-------- Data section

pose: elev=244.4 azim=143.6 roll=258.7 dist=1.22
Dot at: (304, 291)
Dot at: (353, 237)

----------------
-------- Data section

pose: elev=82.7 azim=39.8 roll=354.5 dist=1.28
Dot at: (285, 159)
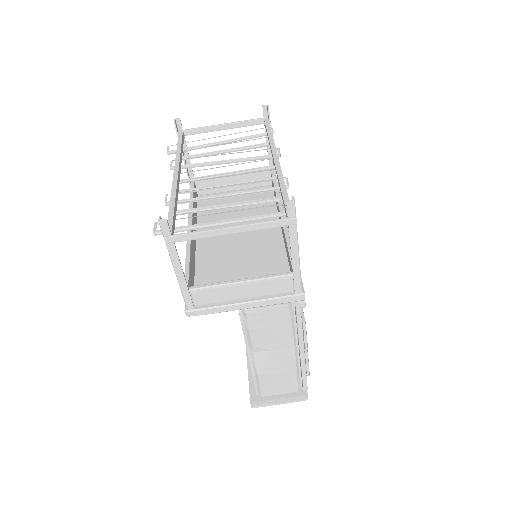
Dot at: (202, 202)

----------------

Please convert the entries from the line containing "pose: elev=82.7 azim=39.8" up to and including the line containing "Dot at: (202, 202)" into a JSON list of strings, one string per line, with blank lines and pictures left out.

#### Exercise solution
[
  "pose: elev=82.7 azim=39.8 roll=354.5 dist=1.28",
  "Dot at: (285, 159)",
  "Dot at: (202, 202)"
]